Rova, du caviar made in Madagascar
Rova, du caviar made in Madagascar
Il fallait y penser : au nord d’Antananarivo, des entrepreneurs français se sont lancés dans la production d’œufs d’esturgeon, désormais exportés sous la marque Rova vers des hôtels et restaurants de luxe.
Ses rives sont autant de refuges pour les habitants d’Antananarivo qui ont la chance de pouvoir échapper au stress de la capitale.
Cerné de petites collines, le lac artificiel de Mantasoa, à 60 kilomètres au nord de Tana,
est devenu un lieu de villégiature privilégié pour l’élite politique et économique de la Grande Île.
Luxe, calme, volupté et, désormais, caviar.
C’est dans cet écrin de nature, à 1 400 mètres d’altitude, que les Français Delphyne Dabezies Guiraud,
son époux Christophe et leur associé Alexandre Guerrier ont installé leur élevage d’esturgeons.
« Il n’y a pas d’industrie, donc pas de pollution.

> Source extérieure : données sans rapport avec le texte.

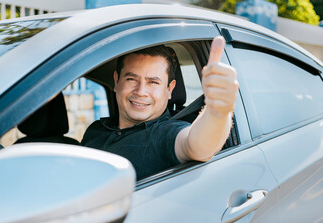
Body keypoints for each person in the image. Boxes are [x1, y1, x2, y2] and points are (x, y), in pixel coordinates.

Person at [81, 36, 238, 180]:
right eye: (131, 79)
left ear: (170, 89)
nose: (141, 91)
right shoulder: (95, 130)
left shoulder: (165, 134)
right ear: (116, 81)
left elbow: (197, 146)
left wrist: (218, 112)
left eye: (153, 82)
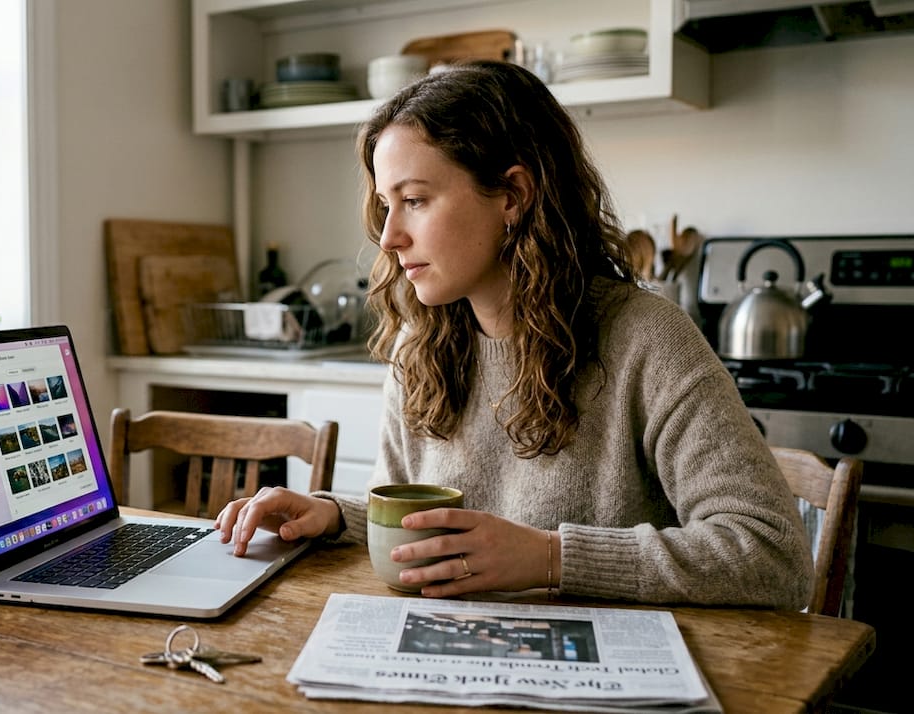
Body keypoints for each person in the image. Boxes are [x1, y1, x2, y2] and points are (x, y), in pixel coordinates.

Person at [215, 62, 812, 610]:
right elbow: (421, 525)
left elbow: (773, 556)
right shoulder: (418, 346)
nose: (390, 236)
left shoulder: (647, 338)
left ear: (513, 196)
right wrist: (330, 516)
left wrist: (551, 558)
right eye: (385, 206)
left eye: (415, 200)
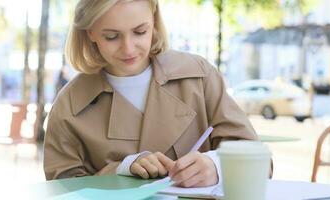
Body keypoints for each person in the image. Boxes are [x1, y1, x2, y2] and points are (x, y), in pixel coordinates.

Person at [44, 0, 257, 188]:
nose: (128, 49)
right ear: (90, 32)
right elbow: (61, 187)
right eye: (111, 36)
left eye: (140, 32)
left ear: (154, 21)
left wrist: (216, 165)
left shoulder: (200, 77)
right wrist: (122, 169)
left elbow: (255, 157)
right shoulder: (68, 106)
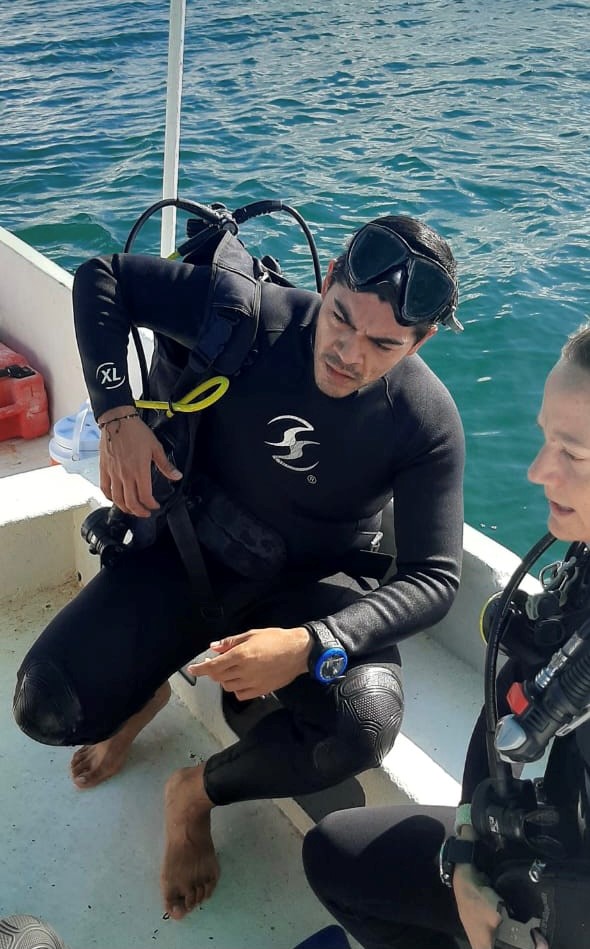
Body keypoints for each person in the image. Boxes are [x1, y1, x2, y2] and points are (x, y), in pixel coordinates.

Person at [13, 213, 465, 920]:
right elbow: (102, 278)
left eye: (383, 344)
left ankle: (193, 795)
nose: (349, 352)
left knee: (362, 726)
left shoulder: (425, 420)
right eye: (341, 318)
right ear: (328, 278)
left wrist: (311, 644)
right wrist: (115, 417)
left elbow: (435, 575)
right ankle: (145, 694)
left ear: (421, 341)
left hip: (298, 596)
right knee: (45, 705)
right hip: (185, 554)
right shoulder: (256, 316)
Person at [302, 323, 590, 949]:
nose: (540, 471)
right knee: (333, 854)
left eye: (573, 455)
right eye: (546, 440)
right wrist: (465, 855)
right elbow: (502, 706)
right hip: (540, 859)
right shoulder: (584, 573)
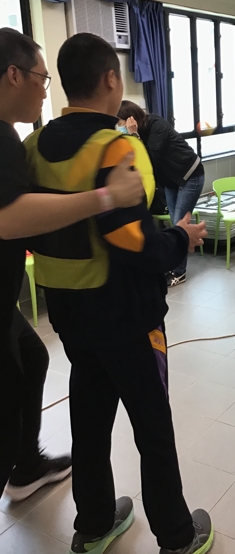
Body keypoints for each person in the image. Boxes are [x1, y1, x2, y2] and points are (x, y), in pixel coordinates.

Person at [24, 32, 212, 554]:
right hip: (127, 313)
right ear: (111, 79)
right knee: (152, 426)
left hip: (68, 311)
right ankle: (177, 536)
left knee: (89, 418)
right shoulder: (116, 146)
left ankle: (94, 524)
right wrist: (181, 237)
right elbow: (131, 241)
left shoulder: (33, 147)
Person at [0, 28, 143, 503]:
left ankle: (29, 468)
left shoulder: (25, 142)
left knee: (37, 360)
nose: (45, 90)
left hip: (43, 302)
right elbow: (11, 218)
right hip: (113, 307)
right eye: (40, 78)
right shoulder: (8, 141)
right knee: (6, 414)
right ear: (14, 75)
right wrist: (107, 197)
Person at [118, 101, 205, 287]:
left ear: (131, 118)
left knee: (179, 222)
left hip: (190, 175)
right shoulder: (139, 132)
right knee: (175, 222)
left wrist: (133, 135)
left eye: (121, 123)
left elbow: (149, 158)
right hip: (170, 180)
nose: (120, 127)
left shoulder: (157, 126)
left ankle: (179, 272)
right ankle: (172, 266)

L’eau du lac, principalement alimenté par les pluies,
est d’une grande pureté », explique la fondatrice de la ferme Acipenser,
du nom de cette famille de poisson reconnaissable à ses plaques osseuses et à son rostre plat,
dont les œufs ont fait les grandes heures de la Russie impériale.
L’exploitation piscicole des trois Français est l’une des deux seules à produire du caviar dans l’hémisphère Sud,
avec celle de Baygorria, en Uruguay.
Et désormais l’un des fleurons du savoir-faire malgache.
Montée en puissance
Établis depuis la fin des années 1990 dans le pays où ils avaient déjà fondé Akanjo,
une entreprise de confection de prêt-à-porter de luxe, les trois associés décident de se lancer en 2009,
après avoir regardé un documentaire.
« Christophe et Alexandre ont cherché pendant plusieurs mois un site adapté avant d’identifier le potentiel du lac, où nous avions l’habitude de venir en week-end »,
se souvient Delphyne Dabezies.
D’abord uniquement installée à terre autour de 19 bassins creusés le long d’un canal irriguant les rizières situées en contrebas du barrage,
l’exploitation a depuis colonisé le sud du vaste plan d’eau de 2 000 hectares.
Trente-quatre cages flottantes de 25 mètres de diamètre sont alignées sur trois rangées.
Les trois quadragénaires ont investi plus de 11 millions d’euros dans l’aventure et créé environ 200 emplois. « C’est Ahmad Ahmad,
qui a été ministre de la Pêche avant de devenir président de la CAF,
qui nous a donné les autorisations alors que personne ne connaissait cette activité à Madagascar », souligne l’entrepreneuse.
Sur les 80 000 femelles de l’élevage, environ 6 000, nées en 2013 et 2014,
sont désormais prêtes à produire.
Après une première récolte symbolique en 2017,
la ferme monte en puissance.
Plus de quatre tonnes de caviar ont pu être extraites des gonades (les poches d’œufs) des esturgeons l’an dernier, entre février et septembre.
« On prévoit d’en produire au moins 7 tonnes en 2020 pour un chiffre d’affaires compris entre 3 et 4 millions d’euros », anticipe Delphyne Dabezies.
L’opération prend tout au plus une dizaine de minutes dans le laboratoire de la ferme.
La femelle est incisée, puis le caviar est extrait de la poche, tamisé,
lavé deux fois, salé et brassé à la main, puis mis en boîte.